> SOURCE PASSAGE
At May 2012 Sustainable Cosmetics Summit in New York, CEOs from various natural and organic cosmetic and personal care companies said one big issue with eco-friendly packaging is it's not attractive. Apparently these CEOs are not the only ones who think green products need a face lift. GreenBlue's CEO, Lance Hosey, also agrees that sustainable products (across the green gamut, not just packaging) needs some style.

As any good designer knows, people are attracted to beautiful things. Steve Jobs knew this notion well, and believed in it strongly. He created products that were not only highly functional, but highly attractive, too. The second benefit that attraction ensures is a sense of pride. Think about rundown neighborhoods littered with trash and graffiti; there is no pride in it. However, neighborhoods that are well-kept and free of litter and graffiti evoke pride and locals are more likely to keep it that way. The same applies to the aesthetics of consumer products. Hosey said, "If sustainable design is intended to act like nature, it should knock your socks off." But that's not happening is it?

> WORK TASK A
In the passage on sustainable design, set down everything from "At May 2012 Sustainable" down to "needs some style.", word for word.
> WORK TASK B
Answer these questions from the passage on sustainable design:
(i) In what city was the Sustainable Cosmetics Summit held in May 2012?
(ii) Who is GreenBlue's CEO?
(iii) Who created products that were both highly functional and highly attractive?
The entries after this passage are not needed.

> LISTED ENTRIES
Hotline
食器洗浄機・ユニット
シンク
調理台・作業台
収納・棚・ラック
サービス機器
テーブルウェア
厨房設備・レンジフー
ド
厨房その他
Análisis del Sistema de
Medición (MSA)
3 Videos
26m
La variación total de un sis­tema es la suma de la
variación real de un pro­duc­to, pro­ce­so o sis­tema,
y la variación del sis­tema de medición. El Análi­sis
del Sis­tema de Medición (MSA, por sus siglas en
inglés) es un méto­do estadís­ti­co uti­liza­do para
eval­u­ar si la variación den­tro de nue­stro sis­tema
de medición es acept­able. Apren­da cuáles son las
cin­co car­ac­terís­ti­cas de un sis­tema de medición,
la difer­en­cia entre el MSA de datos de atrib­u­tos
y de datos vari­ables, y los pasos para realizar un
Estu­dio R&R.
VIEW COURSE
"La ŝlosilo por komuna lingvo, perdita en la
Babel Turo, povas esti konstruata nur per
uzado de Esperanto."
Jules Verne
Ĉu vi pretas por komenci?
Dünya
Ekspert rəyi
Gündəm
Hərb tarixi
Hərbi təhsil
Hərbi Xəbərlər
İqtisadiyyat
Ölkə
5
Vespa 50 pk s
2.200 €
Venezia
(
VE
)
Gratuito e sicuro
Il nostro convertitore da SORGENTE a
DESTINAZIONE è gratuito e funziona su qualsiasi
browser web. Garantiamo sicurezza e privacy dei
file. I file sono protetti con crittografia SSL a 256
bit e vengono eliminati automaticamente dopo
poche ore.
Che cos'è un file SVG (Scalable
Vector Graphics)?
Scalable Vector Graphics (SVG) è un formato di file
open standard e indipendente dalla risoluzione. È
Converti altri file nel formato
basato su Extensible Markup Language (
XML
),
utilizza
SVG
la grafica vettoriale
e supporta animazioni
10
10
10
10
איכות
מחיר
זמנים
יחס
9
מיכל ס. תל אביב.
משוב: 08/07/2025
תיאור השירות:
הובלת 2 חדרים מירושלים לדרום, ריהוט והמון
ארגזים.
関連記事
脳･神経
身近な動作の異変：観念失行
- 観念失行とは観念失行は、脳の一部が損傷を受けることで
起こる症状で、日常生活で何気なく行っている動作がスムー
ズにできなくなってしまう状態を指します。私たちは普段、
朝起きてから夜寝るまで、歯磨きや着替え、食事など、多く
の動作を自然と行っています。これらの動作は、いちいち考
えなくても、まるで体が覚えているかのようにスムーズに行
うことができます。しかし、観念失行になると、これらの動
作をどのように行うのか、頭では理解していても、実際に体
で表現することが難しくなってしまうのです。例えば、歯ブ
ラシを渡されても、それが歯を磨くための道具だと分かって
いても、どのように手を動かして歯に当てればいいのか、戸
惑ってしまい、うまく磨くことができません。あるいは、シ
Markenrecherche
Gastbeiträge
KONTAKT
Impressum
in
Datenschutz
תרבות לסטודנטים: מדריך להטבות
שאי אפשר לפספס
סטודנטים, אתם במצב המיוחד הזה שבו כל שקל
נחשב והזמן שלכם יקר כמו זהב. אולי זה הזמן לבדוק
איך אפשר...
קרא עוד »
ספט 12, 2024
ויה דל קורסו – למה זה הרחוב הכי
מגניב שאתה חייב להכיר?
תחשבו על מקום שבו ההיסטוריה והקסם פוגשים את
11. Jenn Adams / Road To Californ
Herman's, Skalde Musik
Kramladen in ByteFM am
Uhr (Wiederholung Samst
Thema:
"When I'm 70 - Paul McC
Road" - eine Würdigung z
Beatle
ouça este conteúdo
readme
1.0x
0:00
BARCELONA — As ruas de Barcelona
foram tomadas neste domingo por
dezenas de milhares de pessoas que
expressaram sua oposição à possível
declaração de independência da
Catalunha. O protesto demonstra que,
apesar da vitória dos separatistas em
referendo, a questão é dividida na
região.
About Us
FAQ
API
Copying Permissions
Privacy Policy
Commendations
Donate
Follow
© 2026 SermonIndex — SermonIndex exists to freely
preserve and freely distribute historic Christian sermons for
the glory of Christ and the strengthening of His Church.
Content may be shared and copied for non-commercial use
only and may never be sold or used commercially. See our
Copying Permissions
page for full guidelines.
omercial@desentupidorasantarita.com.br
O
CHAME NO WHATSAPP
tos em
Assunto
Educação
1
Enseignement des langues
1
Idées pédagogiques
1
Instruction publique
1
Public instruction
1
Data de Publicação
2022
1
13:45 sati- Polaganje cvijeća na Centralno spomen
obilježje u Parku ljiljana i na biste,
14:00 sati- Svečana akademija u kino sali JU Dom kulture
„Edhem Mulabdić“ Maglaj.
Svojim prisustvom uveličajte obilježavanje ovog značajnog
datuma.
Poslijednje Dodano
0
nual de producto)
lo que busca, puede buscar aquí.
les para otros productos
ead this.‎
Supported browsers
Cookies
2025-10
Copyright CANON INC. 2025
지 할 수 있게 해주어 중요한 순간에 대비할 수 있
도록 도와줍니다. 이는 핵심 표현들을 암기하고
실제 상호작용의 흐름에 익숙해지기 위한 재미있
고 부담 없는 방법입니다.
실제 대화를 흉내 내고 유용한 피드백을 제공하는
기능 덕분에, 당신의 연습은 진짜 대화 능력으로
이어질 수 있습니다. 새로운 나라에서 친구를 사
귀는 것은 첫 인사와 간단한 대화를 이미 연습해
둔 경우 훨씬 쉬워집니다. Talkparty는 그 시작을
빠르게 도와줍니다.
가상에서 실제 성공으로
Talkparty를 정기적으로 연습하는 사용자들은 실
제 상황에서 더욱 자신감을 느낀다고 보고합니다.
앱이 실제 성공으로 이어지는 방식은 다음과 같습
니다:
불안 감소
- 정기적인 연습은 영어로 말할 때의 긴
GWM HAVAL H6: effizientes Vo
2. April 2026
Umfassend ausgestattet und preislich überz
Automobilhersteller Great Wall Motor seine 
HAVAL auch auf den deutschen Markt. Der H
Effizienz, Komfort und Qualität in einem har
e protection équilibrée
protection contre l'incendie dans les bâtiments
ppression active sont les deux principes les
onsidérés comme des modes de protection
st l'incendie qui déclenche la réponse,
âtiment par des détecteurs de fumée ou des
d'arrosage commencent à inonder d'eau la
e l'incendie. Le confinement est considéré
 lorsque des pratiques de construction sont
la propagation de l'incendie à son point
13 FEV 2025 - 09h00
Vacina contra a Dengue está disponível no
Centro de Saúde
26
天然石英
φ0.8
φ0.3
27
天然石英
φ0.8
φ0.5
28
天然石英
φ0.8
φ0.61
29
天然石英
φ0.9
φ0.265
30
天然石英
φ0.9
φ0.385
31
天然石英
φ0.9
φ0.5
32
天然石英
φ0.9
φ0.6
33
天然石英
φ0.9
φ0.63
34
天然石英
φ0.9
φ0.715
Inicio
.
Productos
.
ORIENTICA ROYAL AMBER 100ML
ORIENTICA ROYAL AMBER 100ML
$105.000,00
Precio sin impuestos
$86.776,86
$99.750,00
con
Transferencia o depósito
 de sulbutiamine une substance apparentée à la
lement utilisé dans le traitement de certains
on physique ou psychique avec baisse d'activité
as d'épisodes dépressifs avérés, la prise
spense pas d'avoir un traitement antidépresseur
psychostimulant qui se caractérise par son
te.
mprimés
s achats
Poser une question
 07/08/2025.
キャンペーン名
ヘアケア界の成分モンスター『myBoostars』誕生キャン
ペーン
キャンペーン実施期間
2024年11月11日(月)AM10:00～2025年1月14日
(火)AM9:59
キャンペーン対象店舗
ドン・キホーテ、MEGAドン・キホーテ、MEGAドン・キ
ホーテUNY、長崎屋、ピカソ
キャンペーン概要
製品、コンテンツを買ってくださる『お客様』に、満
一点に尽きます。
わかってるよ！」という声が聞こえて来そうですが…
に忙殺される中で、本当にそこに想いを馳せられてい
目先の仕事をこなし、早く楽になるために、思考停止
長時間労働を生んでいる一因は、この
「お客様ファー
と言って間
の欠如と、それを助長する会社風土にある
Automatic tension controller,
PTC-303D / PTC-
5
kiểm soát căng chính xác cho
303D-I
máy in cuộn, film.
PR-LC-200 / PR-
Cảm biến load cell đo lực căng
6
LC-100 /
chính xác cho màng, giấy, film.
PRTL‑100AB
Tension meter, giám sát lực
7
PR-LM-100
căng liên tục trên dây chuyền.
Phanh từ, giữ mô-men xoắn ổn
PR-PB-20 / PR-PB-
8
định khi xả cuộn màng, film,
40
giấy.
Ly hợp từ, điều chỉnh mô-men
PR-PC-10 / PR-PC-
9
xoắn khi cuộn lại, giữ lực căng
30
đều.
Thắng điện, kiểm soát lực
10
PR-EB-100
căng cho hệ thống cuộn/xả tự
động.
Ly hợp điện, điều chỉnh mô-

> TASK SOLUTION A
At May 2012 Sustainable Cosmetics Summit in New York, CEOs from various natural and organic cosmetic and personal care companies said one big issue with eco-friendly packaging is it's not attractive. Apparently these CEOs are not the only ones who think green products need a face lift. GreenBlue's CEO, Lance Hosey, also agrees that sustainable products (across the green gamut, not just packaging) needs some style.

> TASK SOLUTION B
(i) New York
(ii) Lance Hosey
(iii) Steve Jobs